Jack Mort's face was a narrow, dark mask. Janet could never help a sense of dread when she looked at that face, although the man had never been anything but respectful toward her, even kind and helpful at times. Yet she knew that he had earned a bloody reputation before coming here; and it always seemed a little like keeping a carnivorous beast in the house for protection—you could never be quite sure that it would not turn and rend the wrong person.
"I wasn't sure the man we wanted was still in the wagon," Mort said. "The tracks weren't easy to read. It was a gamble and I didn't like either the odds or the payoff."
"Is that all you have to say?"
"For the time being," Mort said, "yes."
"What does that mean?"
"With your permission, Mr. Justice," Mort said, "I'd like to ride back to town in the morning."

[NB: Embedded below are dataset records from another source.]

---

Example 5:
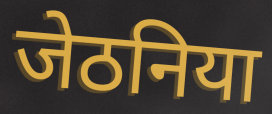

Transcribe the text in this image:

जेठनिया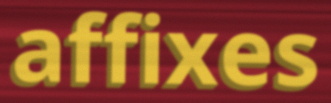
affixes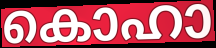
കൊഹാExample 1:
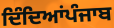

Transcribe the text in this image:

ਦਿੰਦਿਆਂਪੰਜਾਬ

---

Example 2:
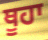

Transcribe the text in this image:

ਥੂਹਾ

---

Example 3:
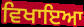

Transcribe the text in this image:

ਵਿਖਾਇਆ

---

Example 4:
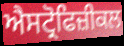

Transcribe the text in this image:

ਐਸਟ੍ਰੋਫਿਜ਼ੀਕਲ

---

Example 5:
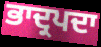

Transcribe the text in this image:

ਭਾਦ੍ਰਪਦਾ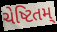
ચેષ્ટિતમ્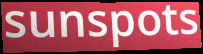
sunspots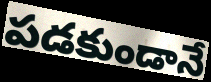
పడకుండానే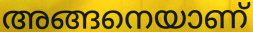
അങ്ങനെയാണ്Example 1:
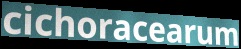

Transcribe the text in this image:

cichoracearum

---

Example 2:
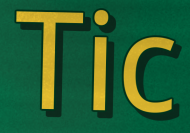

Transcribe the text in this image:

Tic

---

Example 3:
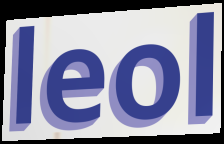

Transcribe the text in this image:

leol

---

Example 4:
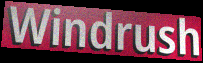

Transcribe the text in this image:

Windrush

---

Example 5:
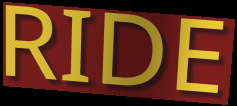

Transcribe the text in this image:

RIDE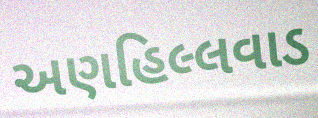
અણહિલ્લવાડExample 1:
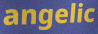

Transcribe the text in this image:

angelic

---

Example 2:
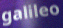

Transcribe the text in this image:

galileo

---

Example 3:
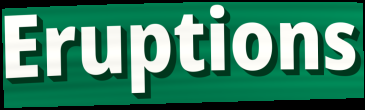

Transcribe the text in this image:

Eruptions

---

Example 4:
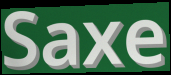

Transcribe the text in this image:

Saxe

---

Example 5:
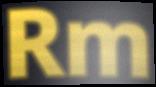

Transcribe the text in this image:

Rm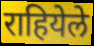
राहियेलेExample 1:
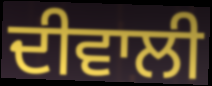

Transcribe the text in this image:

ਦੀਵਾਲੀ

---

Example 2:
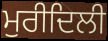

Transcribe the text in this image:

ਮੁਰੀਦਿਲੀ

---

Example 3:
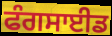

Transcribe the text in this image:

ਫੰਗਸਾਈਡ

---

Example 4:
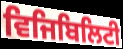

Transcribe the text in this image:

ਵਿਜਿਬਿਲਿਟੀ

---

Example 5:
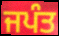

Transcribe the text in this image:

ਜਪੰਤ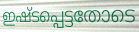
ഇഷ്ടപ്പെട്ടതോടെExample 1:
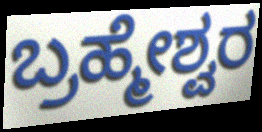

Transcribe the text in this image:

ಬ್ರಹ್ಮೇಶ್ವರ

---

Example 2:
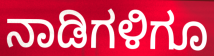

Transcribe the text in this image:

ನಾಡಿಗಳಿಗೂ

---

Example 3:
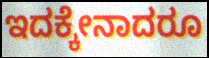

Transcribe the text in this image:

ಇದಕ್ಕೇನಾದರೂ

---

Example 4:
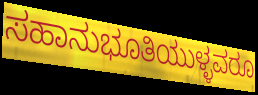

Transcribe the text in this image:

ಸಹಾನುಭೂತಿಯುಳ್ಳವರೂ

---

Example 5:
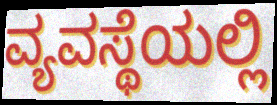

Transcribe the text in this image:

ವ್ಯವಸ್ಥೆಯಲ್ಲಿ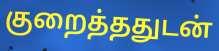
குறைத்ததுடன்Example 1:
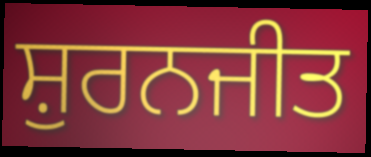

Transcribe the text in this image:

ਸ਼ੁਰਨਜੀਤ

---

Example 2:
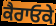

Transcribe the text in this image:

ਕੈਰਾਓਕੇ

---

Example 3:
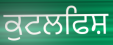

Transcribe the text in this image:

ਕੁਟਲਫਿਸ਼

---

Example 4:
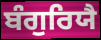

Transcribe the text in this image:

ਬੰਗੁਰਿਯੈ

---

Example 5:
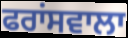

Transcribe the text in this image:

ਫਰਾਂਸਵਾਲਾ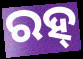
ରହ୍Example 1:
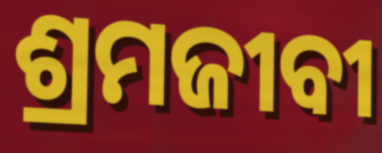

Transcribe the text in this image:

ଶ୍ରମଜୀବୀ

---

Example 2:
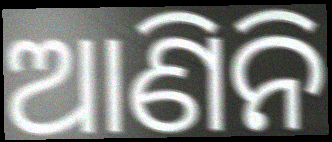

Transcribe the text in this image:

ଆଣିନି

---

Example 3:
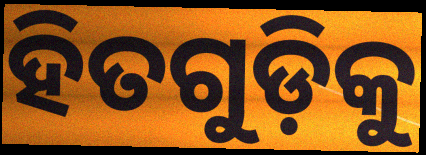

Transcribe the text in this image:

ହିତଗୁଡ଼ିକୁ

"What good will that do? Even if you meet up with young Grace, you can't touch him now. It's not like you'd caught him redhanded making away with Flying V beef, or even tracked him from the spot. The trail is cold. All you've got now is some old marks in the dust and a dead horse with an unknown brand. "
Tom Justice said quickly, "Well, if you hadn't hanged that Mex rider we caught, we'd have had a witness!"
Janet turned to look at her father, aghast. "Dad! You hanged a man!"
Dan Justice made an awkward gesture with his free hand. "Ah, hell, Princess, it was one of Martinez's comic opera rustlers; and, goddam it, I'm sick and tired of being a meal ticket for every hungry greaser within a hundred miles—no, I take that back. Martinez can swagger around on horseback in his Silvermounted saddle playing Robin Hood from now until hell freezes over, as long as he sticks to taking beef strictly for eating purposes, for people who belong here in the valley. But when he starts getting ambitious, when he starts importing riders, when he starts rustling for his pocketbook as well as his belly, then, by God, I'll knock it out of him and his outfit in short order, if I have to hang them six to a tree like bunches of grapes."